Raptors head coach Nick Nurse talks about the team's focus on just playing their game to try and lead a historic comeback.

If the NBA's broader history is any indicator of its present, then the Philadelphia 76ers will, eventually, beat the Toronto Raptors in the first round of these playoffs.

Philadelphia had a 3-0 series lead, after all, and no NBA team has ever come back from that deficit. But, as soon as the Raptors won their first game, another history to consider came into the picture, too: 76ers head coach Doc Rivers is the only man to oversee more than one NBA team that has squandered a 3-1 series lead.

As his 76ers and the Raptors have trended in opposite — potentially historic — directions the last two games, it's a record he can no longer avoid either on the eve of a game that could force a winner-take-all Game 7.

"My Orlando team [in 2003] was the eighth seed. No one gives me credit for getting up against the [Detroit] Pistons, who won the title [in 2004]. That was an eighth seed," Rivers said during a lengthy defence of his track record while holding what is, almost always, an insurmountable lead. "I want you to go back and look at that roster. I dare you to go back and look at that roster. And you would say, 'What a hell of a coaching job.' Really."

"I mean, the Clipper team [in 2015] that we lost 3-1, Chris Paul didn't play in the first two games, and was playing on one leg, and we didn't have home court. And then the last one [when the Clippers lost to the Denver Nuggets in 2020], to me, is the one we blew. That's the one I took. We blew that. And that was in the bubble. And anything can happen in the bubble. There's no home court. Game 7 would have been in L.A."

Rivers' assessment is not, entirely, revisionist history.

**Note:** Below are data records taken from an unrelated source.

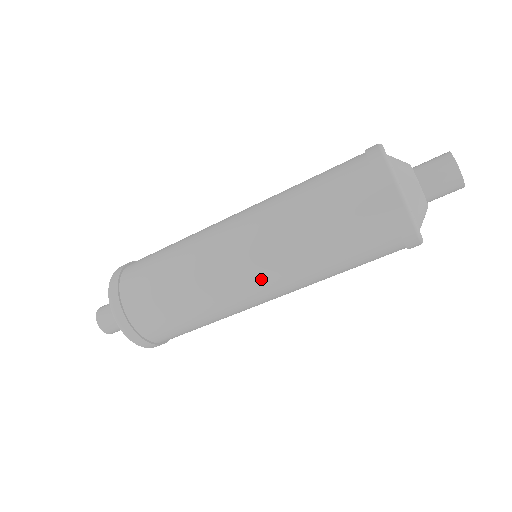
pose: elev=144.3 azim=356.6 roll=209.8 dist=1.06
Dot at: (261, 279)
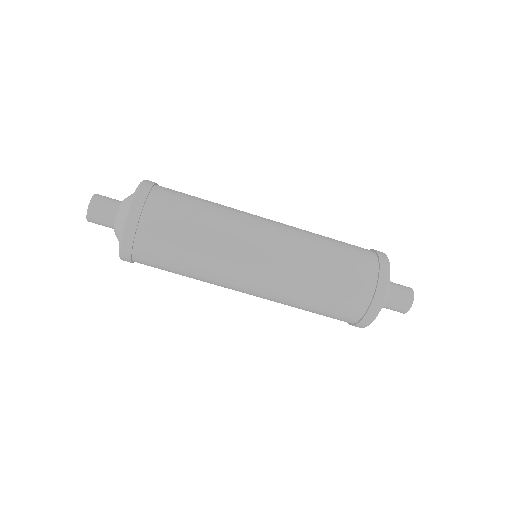
Dot at: (261, 284)
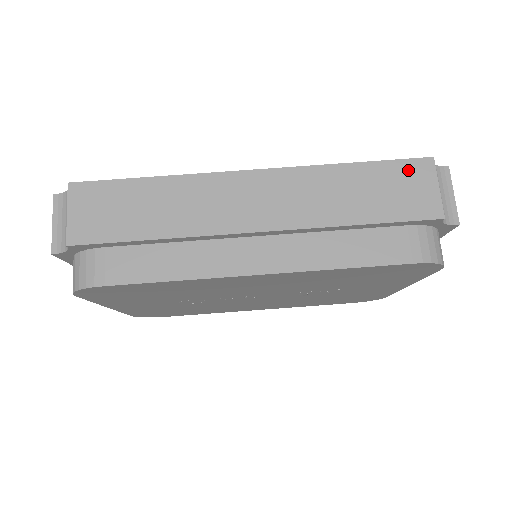
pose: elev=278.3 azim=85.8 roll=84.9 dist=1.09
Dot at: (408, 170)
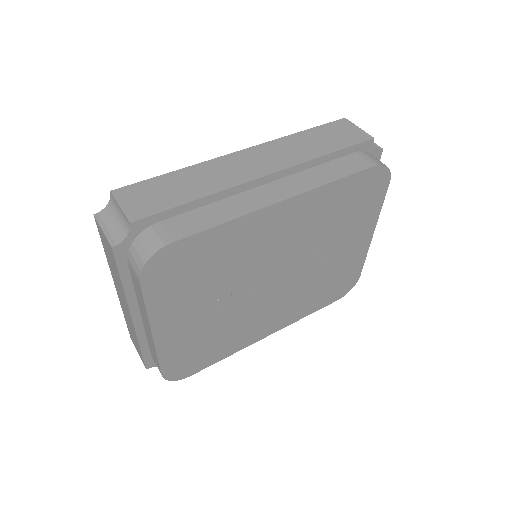
Dot at: (336, 126)
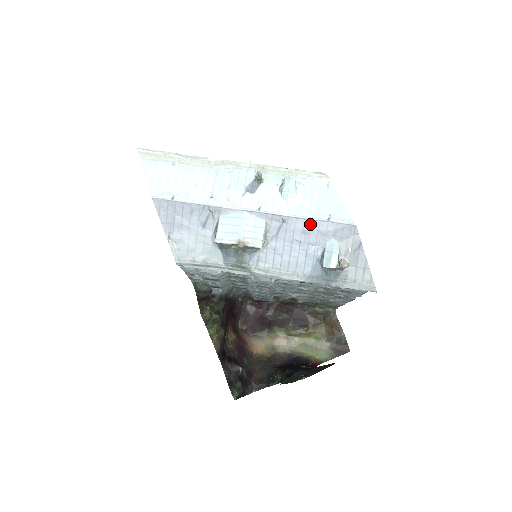
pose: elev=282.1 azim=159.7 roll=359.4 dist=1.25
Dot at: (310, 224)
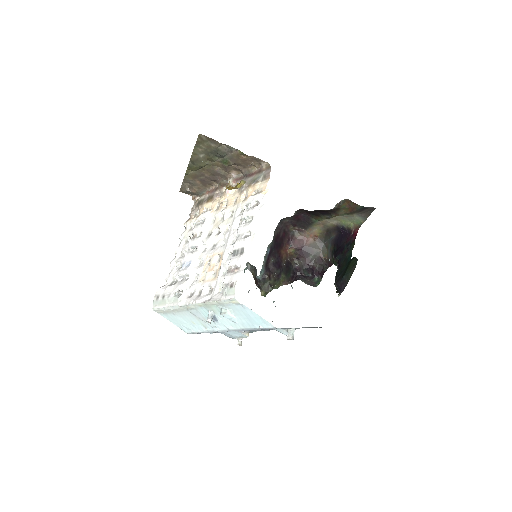
Dot at: occluded
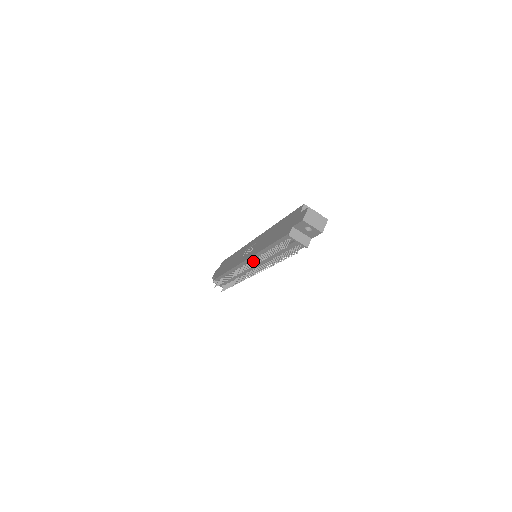
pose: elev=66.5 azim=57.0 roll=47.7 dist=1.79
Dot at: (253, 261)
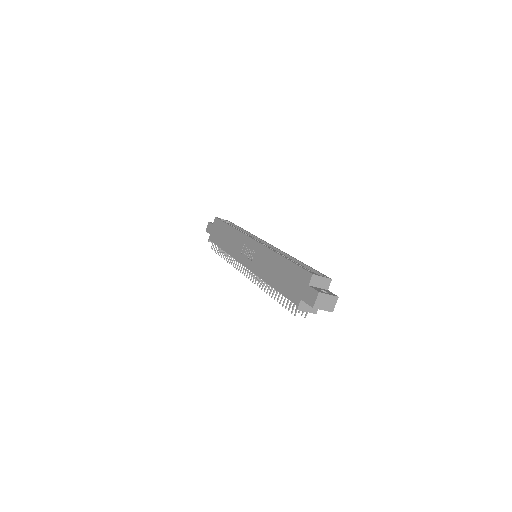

In 2003, his Orlando Magic were the eighth seed in the Eastern Conference facing a Detroit Pistons club that did make the Conference Finals and, eventually, go on to win the NBA title the following season. But, in their losses, the Magic fell short by an average of 18.25 points, underscoring how they never really came close to closing out the Pistons.

Similarly, in 2015, the Clippers were derailed by an injury to Chris Paul. But the team's loss in Game 6 of that series against the Houston Rockets, when they still held a 3-2 series lead and were in control with a 19-point edge in the middle of the third quarter, was widely seen as a debacle. The Clippers never recovered, and the misstep largely marked the end of their Lob City era in Los Angeles.

"It just happens," Rivers said. "So I would say with me, some of them is...I gotta do better always. I always take my own responsibility. And then some of it is, circumstances happen. This one, let's win it, and we don't have to talk about it."

Whatever the justifications, revisionist or otherwise, of how Rivers' teams faltered while holding 3-1 leads, the tone of his defence — that he felt the need to defend his history at all — stands in stark contrast to the mindset of Raptors head coach Nick Nurse heading into Game 6.

"We talked about it a little bit, being down 3-0," Nurse said on Wednesday. "If somebody could do it, it'd be us. They were in that meeting when I said that. However, I don't think they're really seeing that part of it at all right now. I think they're just trying to figure out where they can play the best at both ends, how they're fitting in, and all that stuff.

"We've got some guys I think that the confidence is growing. OG [Anunoby] for one, he's really playing composed. Gary [Trent Jr.], Precious [Achiuwa], Thad [Young], Chris [Boucher] is chipping in with what he does.

"So there's some confidence growing with some of those guys and that's what we needed to have happen to get in this series."